But given the labour market, recruiting these skills may not be an option. Upskilling and redeploying talent across organisations will be essential. But the technologies and technical skills demanded to improve productivity change rapidly. To adapt fast, employees need those highly transferable skills that boost their ability to move into another domain and learn new technical skills.

Many employers explicitly recognise the importance of skills like problem solving, creativity and leadership. Some even recruit for them successfully. But it can be hard to put the same sort of rigour behind these that you might easily attribute to skills like accounting, project management or engineering. How do you standardise and scale problem solving across different levels and departments? How can you combine professional development with performance management in a way that is coherent?

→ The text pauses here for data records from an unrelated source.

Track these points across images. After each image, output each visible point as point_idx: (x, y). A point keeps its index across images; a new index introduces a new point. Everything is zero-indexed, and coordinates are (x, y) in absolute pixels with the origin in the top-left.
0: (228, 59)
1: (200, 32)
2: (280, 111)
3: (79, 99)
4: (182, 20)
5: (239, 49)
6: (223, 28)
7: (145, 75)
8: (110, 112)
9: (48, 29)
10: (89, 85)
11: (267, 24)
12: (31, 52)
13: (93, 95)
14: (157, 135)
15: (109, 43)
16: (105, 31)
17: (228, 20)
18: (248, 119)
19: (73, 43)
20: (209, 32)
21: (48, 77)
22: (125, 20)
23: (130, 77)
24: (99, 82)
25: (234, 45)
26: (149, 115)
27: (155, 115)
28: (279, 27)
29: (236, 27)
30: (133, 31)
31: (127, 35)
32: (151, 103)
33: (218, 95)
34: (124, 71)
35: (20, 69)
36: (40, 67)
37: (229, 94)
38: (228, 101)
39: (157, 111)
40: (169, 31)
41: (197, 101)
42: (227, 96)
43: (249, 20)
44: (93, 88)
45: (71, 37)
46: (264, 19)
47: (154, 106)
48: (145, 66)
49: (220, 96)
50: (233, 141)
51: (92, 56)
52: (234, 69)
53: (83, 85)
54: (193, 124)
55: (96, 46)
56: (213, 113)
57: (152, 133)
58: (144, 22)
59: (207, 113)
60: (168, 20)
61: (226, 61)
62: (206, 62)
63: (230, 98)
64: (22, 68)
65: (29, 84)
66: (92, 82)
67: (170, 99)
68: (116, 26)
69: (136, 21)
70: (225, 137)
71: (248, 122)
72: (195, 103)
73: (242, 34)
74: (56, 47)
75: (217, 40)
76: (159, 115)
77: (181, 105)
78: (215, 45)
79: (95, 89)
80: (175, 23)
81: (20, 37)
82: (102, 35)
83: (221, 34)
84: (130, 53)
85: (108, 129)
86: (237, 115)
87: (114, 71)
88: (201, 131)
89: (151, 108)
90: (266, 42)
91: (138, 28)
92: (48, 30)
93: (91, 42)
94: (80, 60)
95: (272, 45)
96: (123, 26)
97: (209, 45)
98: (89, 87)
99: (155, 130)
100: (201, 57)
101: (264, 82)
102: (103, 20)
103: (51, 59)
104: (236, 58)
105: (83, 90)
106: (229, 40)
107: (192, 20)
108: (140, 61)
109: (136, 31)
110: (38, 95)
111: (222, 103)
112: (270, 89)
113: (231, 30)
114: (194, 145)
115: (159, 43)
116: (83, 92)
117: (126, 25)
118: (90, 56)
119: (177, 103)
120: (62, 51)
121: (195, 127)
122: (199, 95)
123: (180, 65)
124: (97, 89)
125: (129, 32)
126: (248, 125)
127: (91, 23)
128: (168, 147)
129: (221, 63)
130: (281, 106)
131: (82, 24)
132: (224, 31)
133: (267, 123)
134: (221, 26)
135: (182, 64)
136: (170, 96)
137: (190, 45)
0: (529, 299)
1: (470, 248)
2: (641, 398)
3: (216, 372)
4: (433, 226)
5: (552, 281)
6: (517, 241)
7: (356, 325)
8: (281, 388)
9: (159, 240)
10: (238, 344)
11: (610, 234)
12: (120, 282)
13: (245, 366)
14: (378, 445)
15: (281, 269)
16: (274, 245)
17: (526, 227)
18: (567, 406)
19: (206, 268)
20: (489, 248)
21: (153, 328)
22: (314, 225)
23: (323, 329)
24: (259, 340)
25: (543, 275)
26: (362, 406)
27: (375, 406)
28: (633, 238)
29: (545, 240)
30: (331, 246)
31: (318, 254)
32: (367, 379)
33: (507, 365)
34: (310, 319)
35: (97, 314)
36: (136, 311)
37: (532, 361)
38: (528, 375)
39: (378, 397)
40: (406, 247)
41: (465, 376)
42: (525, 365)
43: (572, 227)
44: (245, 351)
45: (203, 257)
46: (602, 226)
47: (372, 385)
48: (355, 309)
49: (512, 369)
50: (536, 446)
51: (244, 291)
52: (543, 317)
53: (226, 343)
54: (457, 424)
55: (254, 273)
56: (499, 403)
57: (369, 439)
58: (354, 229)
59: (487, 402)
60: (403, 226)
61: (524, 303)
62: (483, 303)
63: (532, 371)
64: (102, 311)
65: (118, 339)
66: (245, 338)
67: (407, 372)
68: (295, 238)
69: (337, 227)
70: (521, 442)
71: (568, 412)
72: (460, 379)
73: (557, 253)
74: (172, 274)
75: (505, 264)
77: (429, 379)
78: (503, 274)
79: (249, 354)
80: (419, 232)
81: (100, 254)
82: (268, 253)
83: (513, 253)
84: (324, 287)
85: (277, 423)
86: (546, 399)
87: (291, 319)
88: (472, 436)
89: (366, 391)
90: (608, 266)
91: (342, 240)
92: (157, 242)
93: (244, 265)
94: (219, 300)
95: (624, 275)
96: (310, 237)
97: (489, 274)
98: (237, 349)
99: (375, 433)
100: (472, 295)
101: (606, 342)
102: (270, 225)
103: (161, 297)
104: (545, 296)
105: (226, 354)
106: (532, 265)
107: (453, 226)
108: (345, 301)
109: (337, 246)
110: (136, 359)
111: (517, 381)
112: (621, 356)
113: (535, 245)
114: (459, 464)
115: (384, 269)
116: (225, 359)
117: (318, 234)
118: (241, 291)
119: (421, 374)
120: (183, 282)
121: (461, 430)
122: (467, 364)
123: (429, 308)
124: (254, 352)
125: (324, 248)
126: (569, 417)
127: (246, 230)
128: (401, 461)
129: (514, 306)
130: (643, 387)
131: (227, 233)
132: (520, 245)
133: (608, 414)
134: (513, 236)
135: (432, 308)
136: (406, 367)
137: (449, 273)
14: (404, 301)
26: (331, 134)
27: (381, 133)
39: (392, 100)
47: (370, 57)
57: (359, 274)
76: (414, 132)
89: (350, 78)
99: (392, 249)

3. “We want to support our communities and the talent of tomorrow through our CSR but bridging the gap between education and employment is hard, as is evidencing the impact of our work.”

Many responsible businesses care about their local communities and do impactful work to support them. At the same time, they are looking for ways to ensure that they have a diverse and skilled workforce to recruit from in the future.

Employers running outreach or CSR programmes often aim to build a range of skills and knowledge. One of the challenges is doing this in a way that is both relevant for the programme participants and also for potential future employment in their organisations. What can I teach an eight year old that will be relevant when they enter the workforce in 10-15 years’ time?

Another hurdle is targeting learning effectively and understanding the impact that the outreach programme is having. Organisations are likely to have deep expertise or competencies in their sector, but what about in building learning content or programmes backed up by the science of learning? With a growing need to hit ESG targets with demonstrable data on the impact of outreach or CSR, there is growing demand for tools that can evidence just how effective programmes are and show how they can continue to improve.